* [TEXTE CHOISI]:
↓↓↓

L’essayiste David Goodhart, responsable du pôle démographie au think tank Policy Exchange, commente le Rapport sur la race et les disparités ethniques, récemment publié au Royaume-Uni, avec Brice Couturier dans son émission Le Tour du monde des idées.
Nos sociétés démocratiques sont devenues adeptes du multiculturalisme. Elles poursuivent en conséquence des objectifs qui sont incompatibles : le droit à la différence, qui est légitime, et l’égalité parfaite de résultats entre groupes ethniques, qui n’est ni souhaitable, ni possible. Voilà pourquoi.
On ne peut vouloir toutes les valeurs à la fois. A chaque culture, son propre dosage…
Le philosophe britannique Isaiah Berlin avait prévenu, il y a déjà longtemps : on ne peut pas vouloir réaliser toutes les valeurs à la fois, parce que beaucoup d’entre elles sont incompatibles. Je cite :

« Certaines valeurs étant, par définition inconciliables et pouvant entrer en conflit, l’idée qu’il est en principe possible de découvrir une configuration les rendant subitement harmonieuse se fonde sur une vision du monde que j’estime fausse. La condition humaine étant ce qu’elle est, les hommes sont condamnés à faire des choix. […] Car les fins sont parfois antagoniques : on ne peut pas tout avoir. Et l’idée même d’un monde idéal dans lequel aucune valeur ne serait jamais perdue ni sacrifiée n’est pas seulement utopique, mais insoutenable. »
Isaiah Berlin, Eloge de la liberté, p. 47.
Un autre Anglais, David Goodhart, fait remarquer, ces jours-ci, sur le site UnHerd, que deux des valeurs que prônent nos sociétés, devenues à la fois démocratiques et multiculturalistes, sont ainsi inconciliables. On ne peut pas vouloir laisser s’exprimer pleinement les différences et réclamer en même temps l’égalité parfaite de résultats entre les communautés. Ces deux objectifs sont également louables, mais mutuellement incompatibles lorsque poussés à l’absolu.

↑↑↑

* [CONSIGNE]:
Résumez en deux phrases le paragraphe du texte choisi qui commence par « Un autre Anglais, David Goodhart », sans perdre ses faits principaux.

* [LISTE]:
↓↓↓

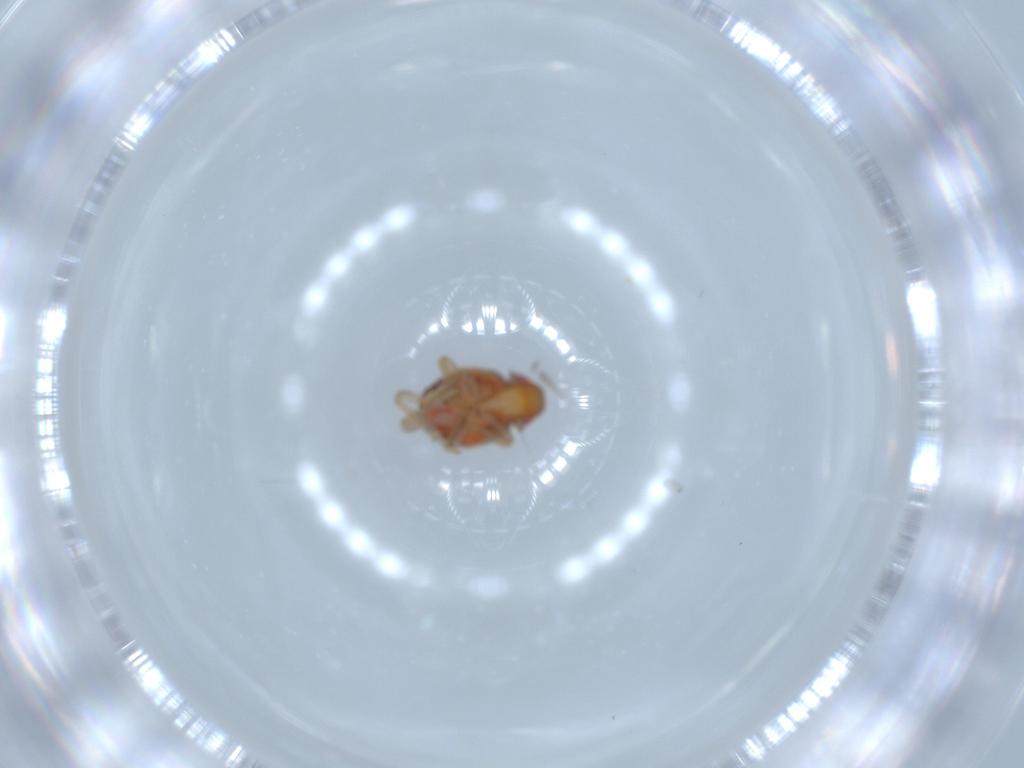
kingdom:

↑↑↑
↓↓↓

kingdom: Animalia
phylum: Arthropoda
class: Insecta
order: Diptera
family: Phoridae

↑↑↑

* [RÉPONSE ATTENDUE]:
Sur le site UnHerd, l'Anglais David Goodhart note que deux valeurs prônées par nos sociétés démocratiques et multiculturalistes sont inconciliables : laisser pleinement s'exprimer les différences et réclamer l'égalité parfaite de résultats entre communautés. Aussi louables l'un que l'autre, ces deux objectifs deviennent incompatibles lorsqu'ils sont poussés à l'absolu.